I was surprised when I found this feature, and hadn't heard about it before. While it seems that I hear about another cool Google feature every day, Amazon is quietly releasing their new features.

Saturday, September 17, 2005


This week's exploration took me into the world of OAI-PMH (Open Archive Initiative-Protocol for Metadata Harvesting). What a powerful tool for librarians! I was exploring this topic because I am facilitating the transfer of our metadata to a service provider on Monday. I found a great tutorial that explained the entire concept from the beginning to how to use it. My only question is why didn't any of my teachers in library school mention it? Actually, I think someone mentioned it once, but didn't go into any detail. Maybe they didn't teach it because it's hard to understand theoretically (as with most of technology). It's much easier for me to understand this type of thing if I have hands on practice. Maybe library schools should provide computer-based services for their students to play with, so that we can see how concepts relate to each other, and how they are used, like MARC records, METS, integrated library systems, webpages, databases, OAI files. . . .

The week's effort paid off when I learned about Google Site Maps. They accept OAI files. I can submit the URL to our oai file so that Google can learn about the structure of our website. They say it won't increase the ranking of our site, but it will let them know more about it.

Saturday, September 10, 2005


When I created this blog, I decided on the spur of the moment to call it Metalibrarian, short for Metadata Librarian.
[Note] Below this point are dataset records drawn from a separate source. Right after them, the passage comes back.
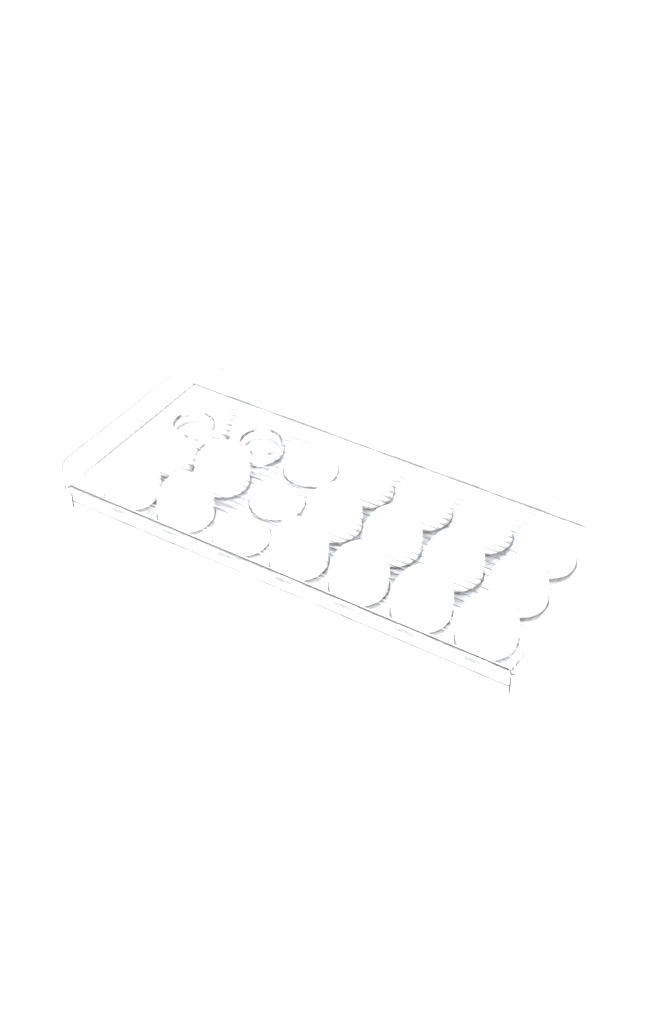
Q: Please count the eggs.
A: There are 18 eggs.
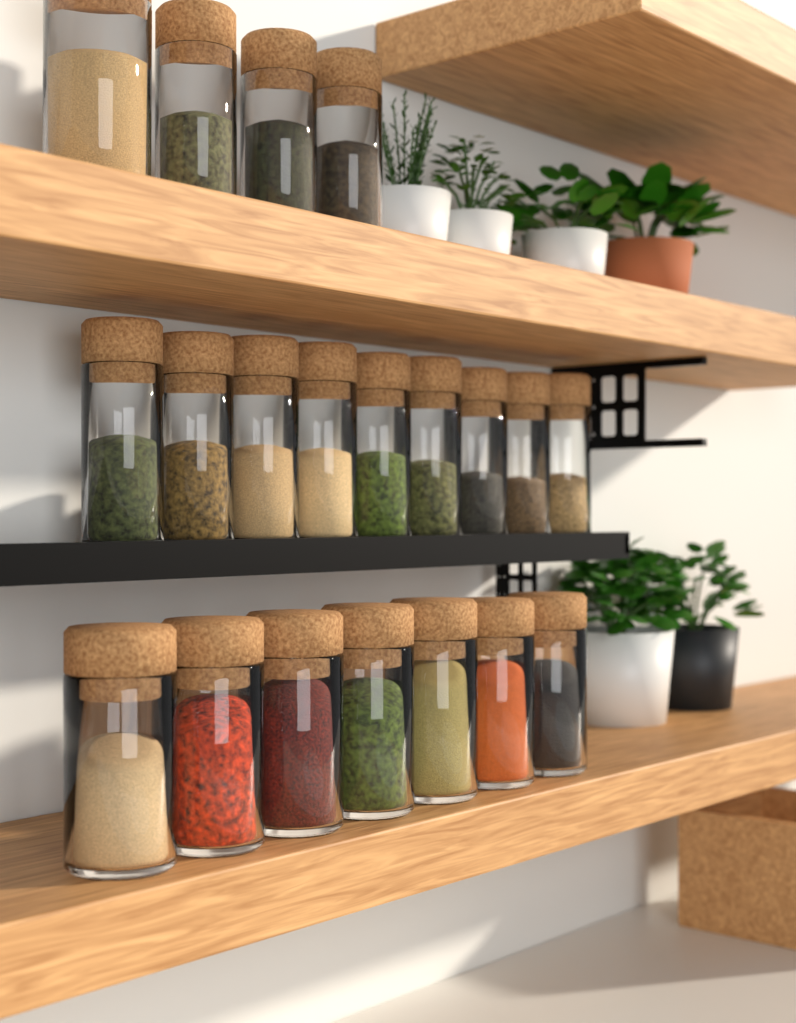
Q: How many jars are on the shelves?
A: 20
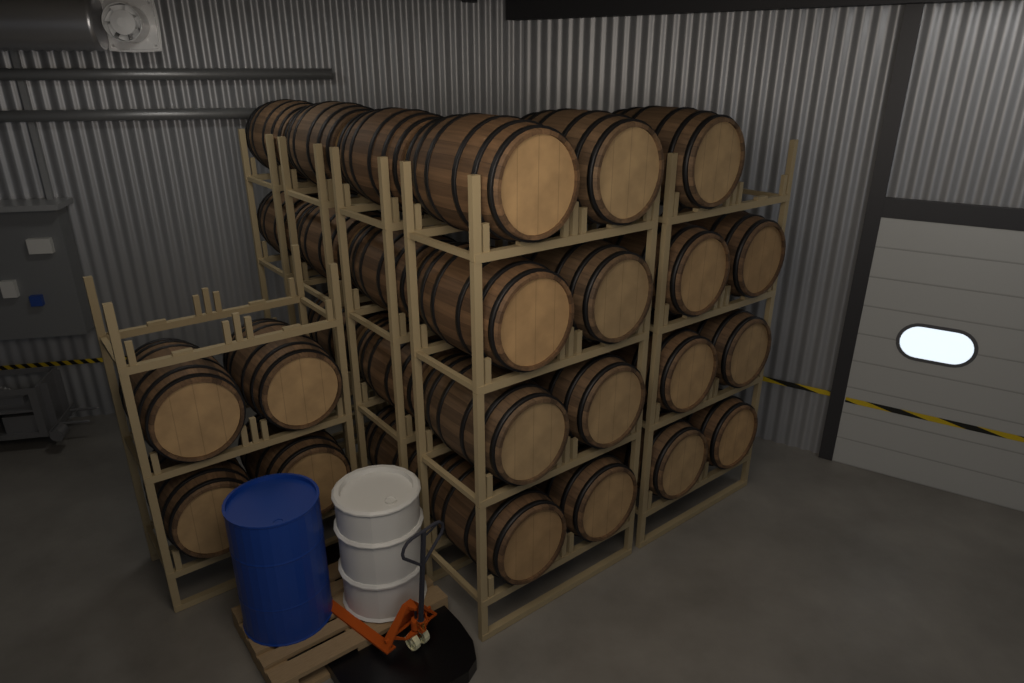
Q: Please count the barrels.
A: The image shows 28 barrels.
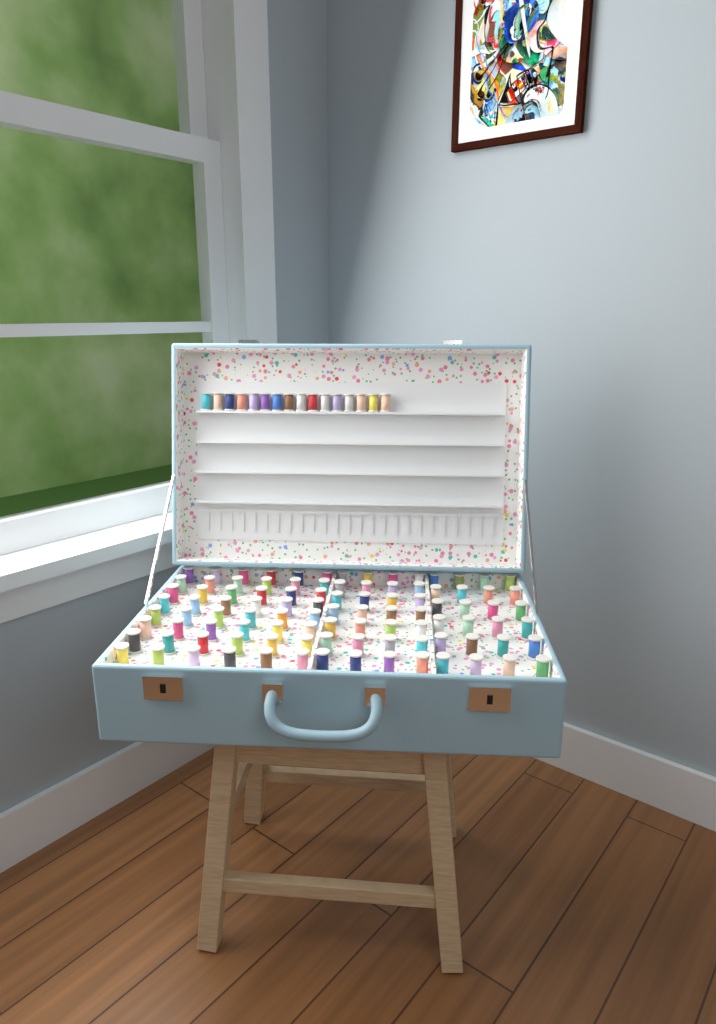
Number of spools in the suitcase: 116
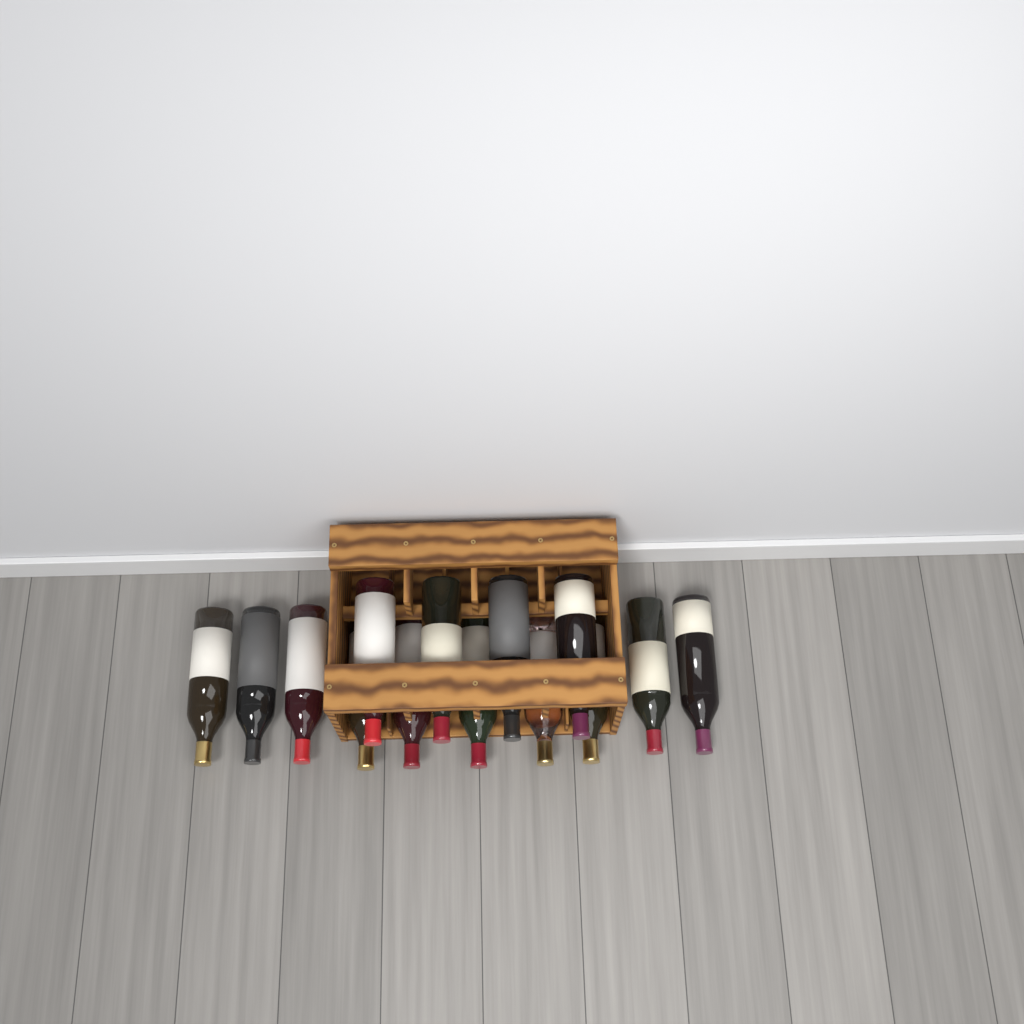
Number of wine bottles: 14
However, the more I’ve thought about it, the title makes sense. This blog is a librarian writing about librarians or librarianship. A Google search on metalibrarian turns up a few hits (although this blog isn’t there yet), but it seems that no one has used this word often. I did find an interesting article by Stephen Abram from Information Outlook (June 2004): “What About Us? The Meta Librarian: Information for Information Pros.” In it, he discusses librarians’ need for information about our profession. He makes a nice point by saying, “Every article, book, list posting, discussion thread, and blog entry is a gift to the profession.” Librarians need to share information about our projects with each other so that we can benefit from other’s experiences. As a new librarian, I agree completely with this statement. Every little piece of information I can gather helps me learn about my profession and makes me think about what I’m doing, and the long-range consequences of my decisions.

I also spent the week thinking about the prefix “meta.” Where did it come from, and why do we use it the way we do? According to Wikipedia, “The current English usage is accidental, deriving from the classification of Aristotle's works to include the category of metaphysics, which could more or less be described as the study of the physics of physics itself. This was initially merely the extras left over from the physics category.” According to this entry, the Greek prefix meta has several meanings including a prepositional use meaning with, or the verb use connoting change.
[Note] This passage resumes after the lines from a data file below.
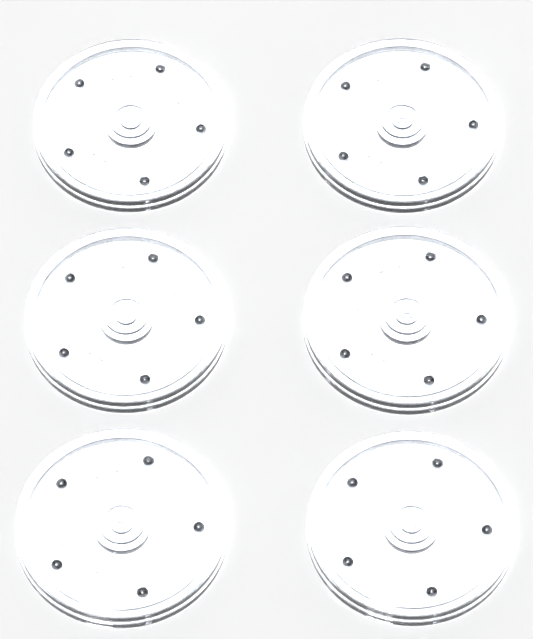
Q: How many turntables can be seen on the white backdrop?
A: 6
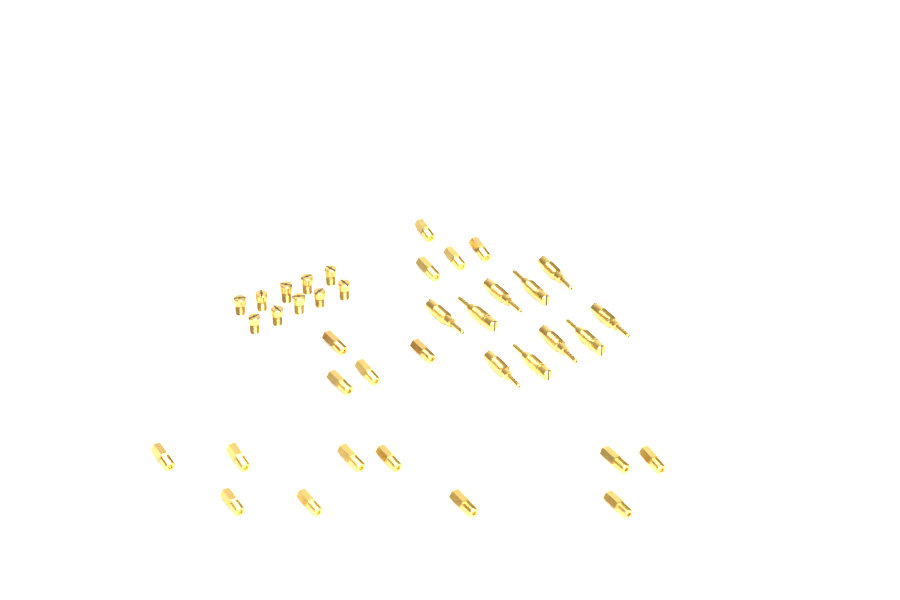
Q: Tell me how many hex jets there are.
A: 18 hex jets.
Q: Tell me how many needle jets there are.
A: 10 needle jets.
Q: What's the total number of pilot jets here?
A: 10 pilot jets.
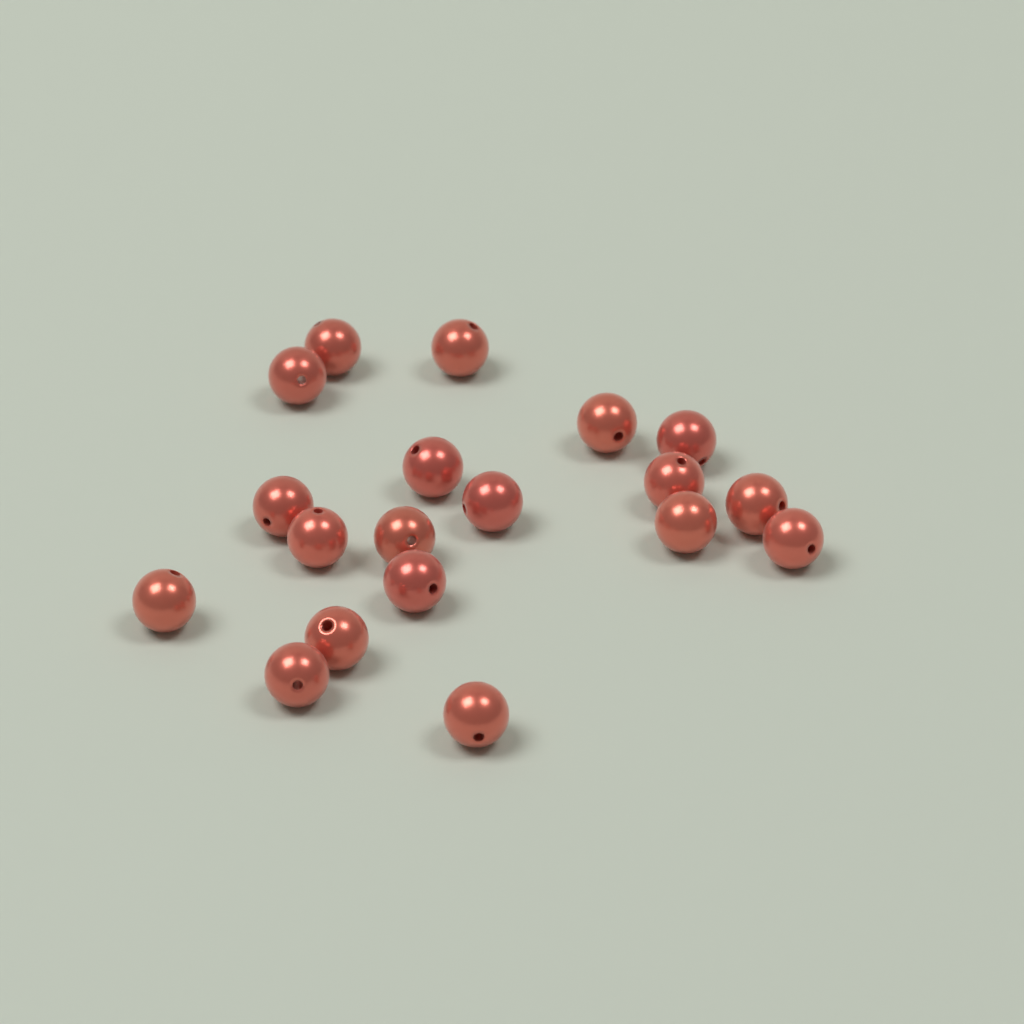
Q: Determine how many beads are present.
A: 19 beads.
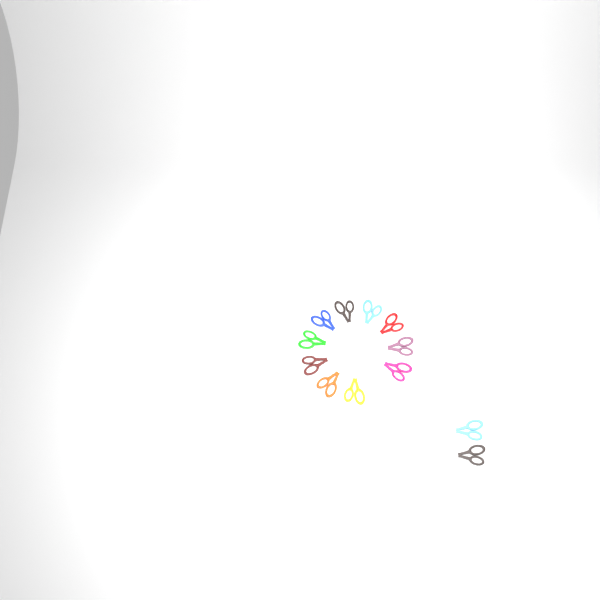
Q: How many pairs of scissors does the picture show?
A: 13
So where did the word metadata come from? The Oxford English Dictionary doesn’t give metadata its own entry, but lists the word in the definition for the prefix meta. According to their article, “metadata” was first used in 1987 in the Philos Trans Royal Soc. (OED abbreviation) with the sentence, “The challenge is to accumulate data..from diverse sources, convert it to machine-readable form with a harmonized array of metadata descriptors and present the resulting database(s) to the user.

I also learned from that the word Metadata is a trademarked name a company. They trademarked the name in 1986, before the word had a common usage.

The more time I’ve spent learning about metadata, the more I realize how little other people know about it. Even more surprising is the fact that few librarians even understand what metadata is. Maybe the metadata librarians’ gift to the field should be educating other librarians as to what our job is really about. After all, shouldn’t all librarians understand what other librarians do?